[EXERCISE BRIEF]:
Some entries follow. Reproduce exactly the lines starting at the one with "pinky mcp: (606, 202)" and stopping after the one with "middle dip: (453, 148)".

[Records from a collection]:
╭──

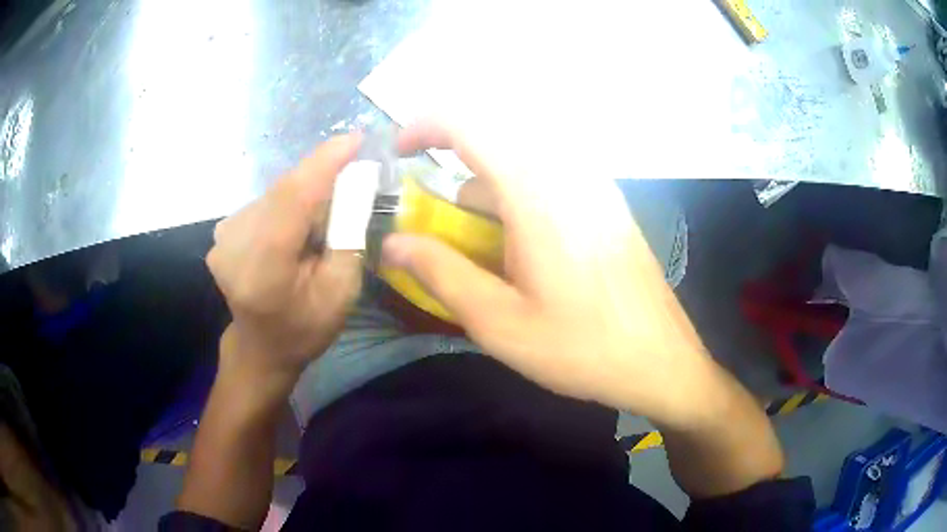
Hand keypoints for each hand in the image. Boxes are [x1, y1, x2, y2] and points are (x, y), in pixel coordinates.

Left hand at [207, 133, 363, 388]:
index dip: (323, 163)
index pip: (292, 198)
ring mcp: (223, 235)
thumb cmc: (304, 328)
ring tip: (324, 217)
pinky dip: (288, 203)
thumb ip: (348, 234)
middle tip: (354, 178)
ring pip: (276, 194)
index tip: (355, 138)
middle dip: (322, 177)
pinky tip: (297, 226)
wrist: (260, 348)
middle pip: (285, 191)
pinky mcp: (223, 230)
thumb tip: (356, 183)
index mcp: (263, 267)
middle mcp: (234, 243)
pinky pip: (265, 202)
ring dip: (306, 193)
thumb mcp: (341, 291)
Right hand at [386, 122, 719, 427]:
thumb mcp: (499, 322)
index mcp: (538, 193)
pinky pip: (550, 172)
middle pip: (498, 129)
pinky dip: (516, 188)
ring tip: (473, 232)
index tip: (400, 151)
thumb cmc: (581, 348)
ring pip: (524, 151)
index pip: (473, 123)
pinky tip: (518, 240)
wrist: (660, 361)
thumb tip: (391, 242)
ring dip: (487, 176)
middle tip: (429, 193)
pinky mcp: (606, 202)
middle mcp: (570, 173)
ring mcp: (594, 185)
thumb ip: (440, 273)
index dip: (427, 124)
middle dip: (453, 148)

╰──
╭──

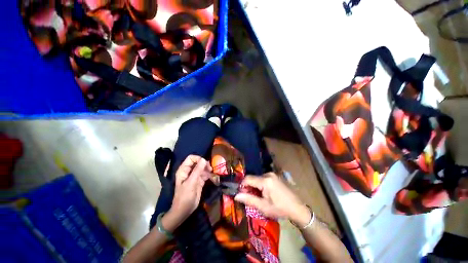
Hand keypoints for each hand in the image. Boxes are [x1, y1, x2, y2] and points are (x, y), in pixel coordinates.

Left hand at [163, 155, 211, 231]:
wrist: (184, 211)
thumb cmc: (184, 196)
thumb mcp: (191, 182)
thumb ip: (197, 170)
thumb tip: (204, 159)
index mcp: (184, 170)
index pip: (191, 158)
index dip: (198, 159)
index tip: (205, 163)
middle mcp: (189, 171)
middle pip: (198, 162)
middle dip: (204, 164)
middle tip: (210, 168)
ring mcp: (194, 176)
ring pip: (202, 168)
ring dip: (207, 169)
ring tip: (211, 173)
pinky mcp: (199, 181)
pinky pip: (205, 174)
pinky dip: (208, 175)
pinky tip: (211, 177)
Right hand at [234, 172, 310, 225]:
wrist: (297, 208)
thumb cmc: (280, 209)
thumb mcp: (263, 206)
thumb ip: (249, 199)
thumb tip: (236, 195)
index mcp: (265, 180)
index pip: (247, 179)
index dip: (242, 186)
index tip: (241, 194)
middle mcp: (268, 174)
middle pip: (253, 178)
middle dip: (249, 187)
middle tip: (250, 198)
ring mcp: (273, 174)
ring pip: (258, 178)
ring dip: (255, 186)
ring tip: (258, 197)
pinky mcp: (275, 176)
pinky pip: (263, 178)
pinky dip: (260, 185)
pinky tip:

╰──

[ANSWER TO THIS PROBLEM]:
pinky mcp: (606, 202)
middle mcp: (570, 173)
ring mcp: (594, 185)
thumb ip: (440, 273)
index dip: (427, 124)
middle dip: (453, 148)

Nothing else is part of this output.